Text excerpt:
━━━━━━━━━━━━━━━━

Two types of peak rates are available for every counter: burst and sustained. Burst rate is the maximum rate reportable in a single clock cycle. Sustained rate is the maximum rate achievable over an infinitely long measurement period, for "typical" operations. For many counters, burst == sustained. Since the burst rate cannot be exceeded, percentages of burst rate will always be less than 100%. Percentages of sustained rate can occasionally exceed 100% in edge cases.

Metrics Entities

The Metrics layer has 3 major types of entities:
  • Metrics : these are calculated quantities, with the following static properties:
    • Description string.
    • Dimensional Units : a list of ('name', exponent) in the style of dimensional analysis. Example string representation: pixels / gpc_clk.
    • Raw Metric dependencies : the list of raw metrics that must be collected, in order to evaluate the metric.
    • Every metric has the following sub-metrics built in.
      .peak_burst the peak burst rate
      .peak_sustained the peak sustained rate
      .per_active_cycle the number of operations per unit active cycle
      .per_elapsed_cycle the number of operations per unit elapsed cycle
      .per_region_cycle the number of operations per user-specified "range" cycle
      .per_frame_cycle the number of operations per user-specified "frame" cycle
      .per_second the number of operations per user-specified "frame" cycle
      .pct_of_peak_burst_active % of peak burst rate achieved during unit active cycles
      .pct_of_peak_burst_elapsed % of peak burst rate achieved during unit elapsed cycles
      .pct_of_peak_burst_region % of peak burst rate achieved over a user-specified "range" time
      .pct_of_peak_burst_frame % of peak burst rate achieved over a user-specified "frame" time
      .pct_of_peak_sustained_active % of peak sustained rate achieved during unit active cycles
      .pct_of_peak_sustained_elapsed % of peak sustained rate achieved during unit elapsed cycles
      .pct_of_peak_sustained_region % of peak sustained rate achieved over a user-specified "range" time
      .pct_of_peak_sustained_frame % of peak sustained rate achieved over a user-specified "frame" time
  • Counters : may be either a raw counter from the GPU, or a calculated counter value. Every counter has 4 sub-metrics under it:
    .sum The sum of counter values across all unit instances.
    .avg The average counter value across all unit instances.
    .min The minimum counter value across all unit instances.
    .max The maximum counter value across all unit instances.

━━━━━━━━━━━━━━━━

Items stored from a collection
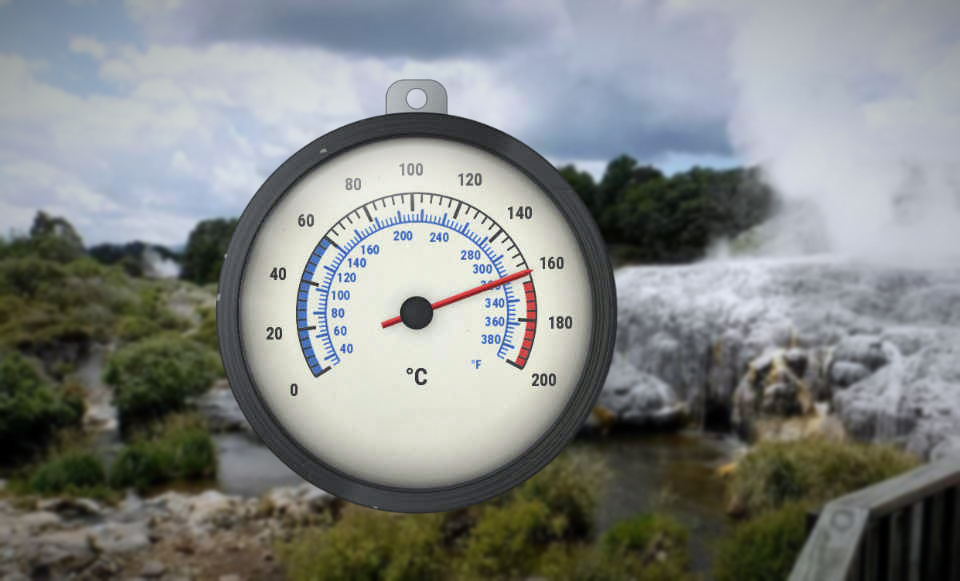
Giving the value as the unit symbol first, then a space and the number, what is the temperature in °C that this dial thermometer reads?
°C 160
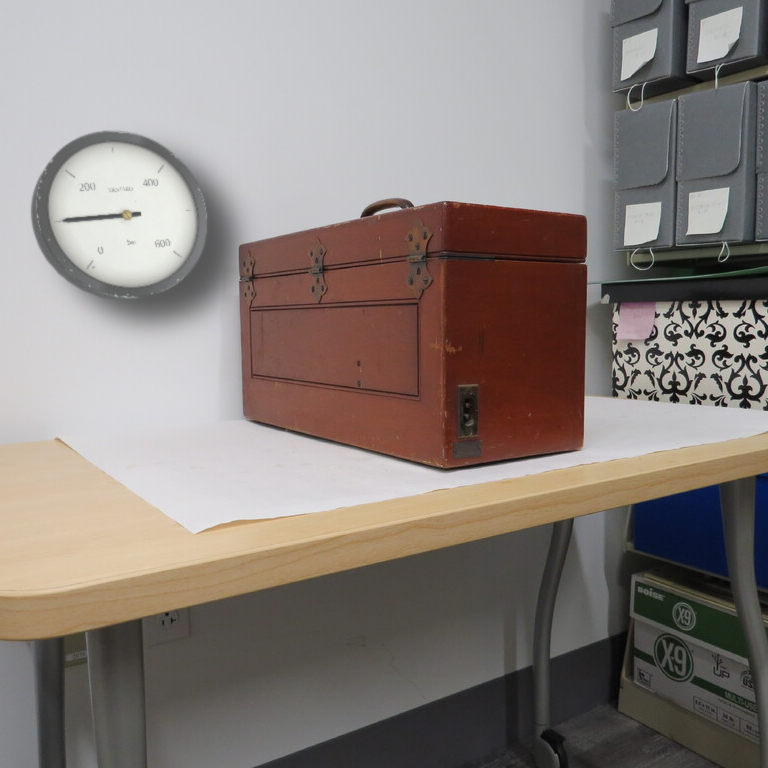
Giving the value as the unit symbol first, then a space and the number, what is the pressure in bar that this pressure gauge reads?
bar 100
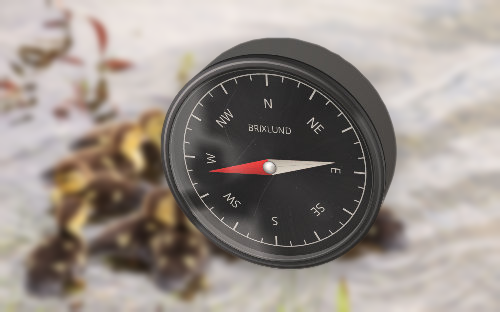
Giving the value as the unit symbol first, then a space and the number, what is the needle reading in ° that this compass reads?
° 260
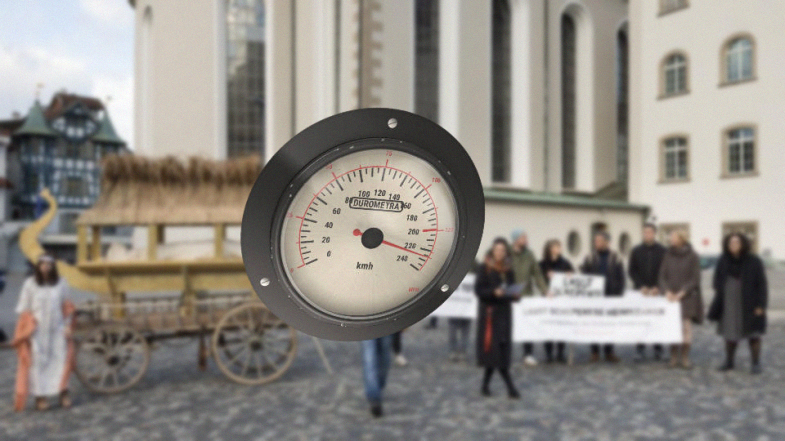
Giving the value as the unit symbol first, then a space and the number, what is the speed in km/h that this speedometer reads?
km/h 225
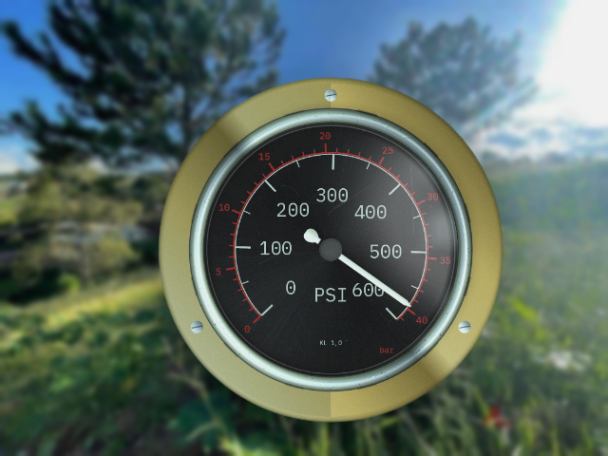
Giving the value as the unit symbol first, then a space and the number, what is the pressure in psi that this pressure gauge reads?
psi 575
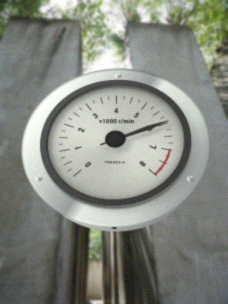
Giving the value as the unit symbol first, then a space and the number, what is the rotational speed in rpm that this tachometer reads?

━━━━━━━━━━━━━━━━

Work instruction A:
In the metrics excerpt, what is the burst rate of a counter?
Work instruction B:
Please write out the part of the metrics excerpt that opens with the words containing "Metrics Entities" and closes with "sub-metrics built in.".

Answer A:
The maximum rate reportable in a single clock cycle.

Answer B:
Metrics Entities

The Metrics layer has 3 major types of entities:
  • Metrics : these are calculated quantities, with the following static properties:
    • Description string.
    • Dimensional Units : a list of ('name', exponent) in the style of dimensional analysis. Example string representation: pixels / gpc_clk.
    • Raw Metric dependencies : the list of raw metrics that must be collected, in order to evaluate the metric.
    • Every metric has the following sub-metrics built in.